Text section:
-------

Desk Editor's Note private letter to a colleague

LiMoDE sketches a two-stage dynamic MoE for lifelong robot manipulation but the abstract supplies no numbers, baselines, or ablations so the performance claims cannot be checked.

read the letter

The main takeaway is that the paper puts forward a two-stage mixture-of-dynamic-experts scheme for lifelong robot manipulation: a pre-training stage that uses motion-conditioned dynamic routing to activate varying numbers of heterogeneous experts, followed by an adaptation stage that adds new lifelong experts while keeping the pre-trained ones frozen and combining them on the fly. That split is the concrete proposal.

It improves on prior single-task fine-tuning or prompt methods by trying to extract reusable skills through the expert structure rather than treating each task in isolation. The robotics-specific choice to condition routing on motion information is a reasonable domain touch, and the parameter-efficient addition of new experts is a standard way to limit forgetting.

The soft spot is the missing evidence for the central transfer assumption. The abstract states that the approach achieves superior performance and strong lifelong adaptation on simulated benchmarks and real tasks with only moderate extra parameters and inference cost, yet it gives no quantitative results, no listed baselines, no forgetting curves, and no ablation that isolates whether the pre-trained experts actually remain reusable and non-interfering once new ones are added. Without those checks the claim that the pre-training stage successfully extracts composable skills does not land.

-------

Recorded information:
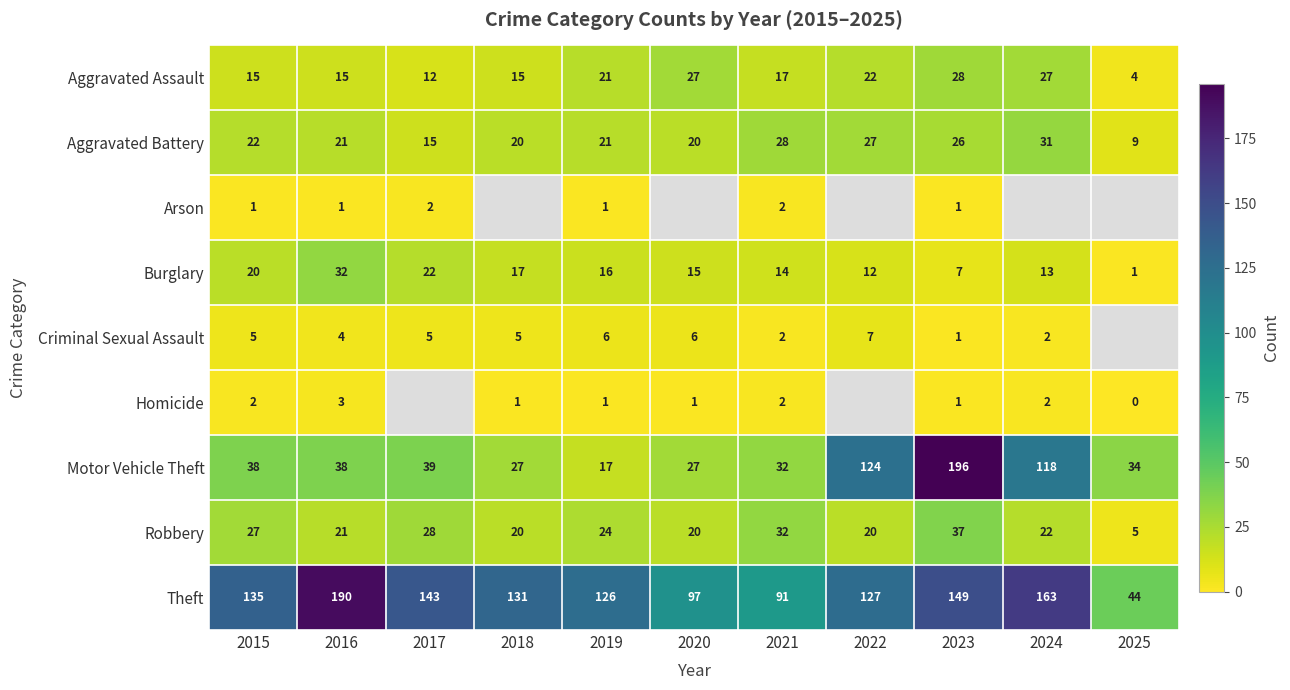

What is the total value across all series at 2023?

446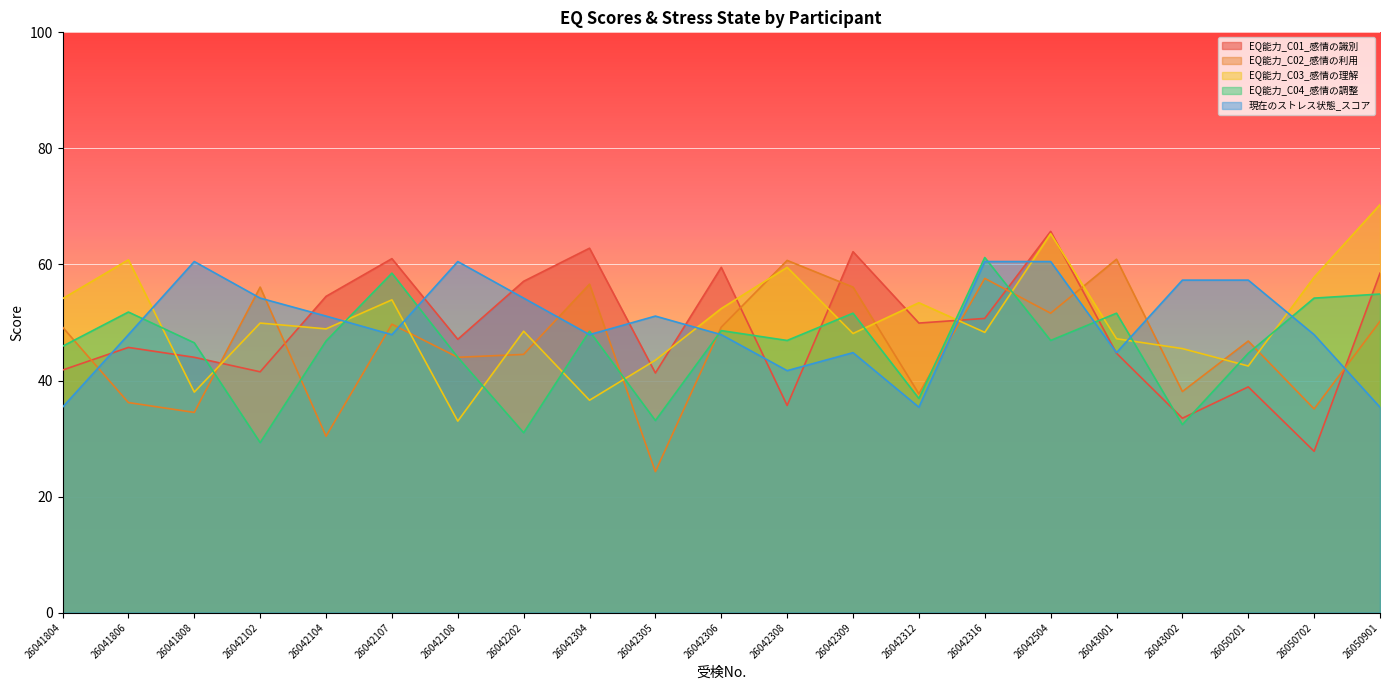

What is the smallest value displayed?

24.3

-------

Exercise instructions:
**1.** Turn the paragraph of the LiMoDE note that begins "It improves on prior" into a short bulleted list that keeps its main points.
**2.** Pick up the LiMoDE note right after its last sentence and keep writing it.

Exercise responses:
**1.**
- It improves on earlier single-task fine-tuning or prompt methods by trying to pull out reusable skills through its expert structure instead of handling each task on its own.
- Basing the routing on motion information is a sensible choice for robotics.
- Adding new experts without many extra parameters is a standard way to limit forgetting.

**2.**
This is for people already working on continual learning or MoE architectures in robotics who want to see how the two-stage split plays out in manipulation. A reader looking for a method with demonstrated gains will not find enough here yet. It deserves peer review because the problem matters and the architecture is coherent on its own terms; the experiments, if present and solid, would be worth referee time even if they require substantial revision.

Referee Report

3 major / 1 minor

Summary. The manuscript proposes LiMoDE, a two-stage scheme for lifelong robot manipulation. It uses a dynamic MoE in multi-task pre-training to activate varied numbers of heterogeneous experts based on motion information for learning prior knowledge. Then, in adaptation, lifelong experts are learned and dynamically combined with frozen pre-trained ones. It claims superior performance and strong lifelong adaptation on simulated benchmarks and real-world tasks with moderate additional parameters and inference overhead.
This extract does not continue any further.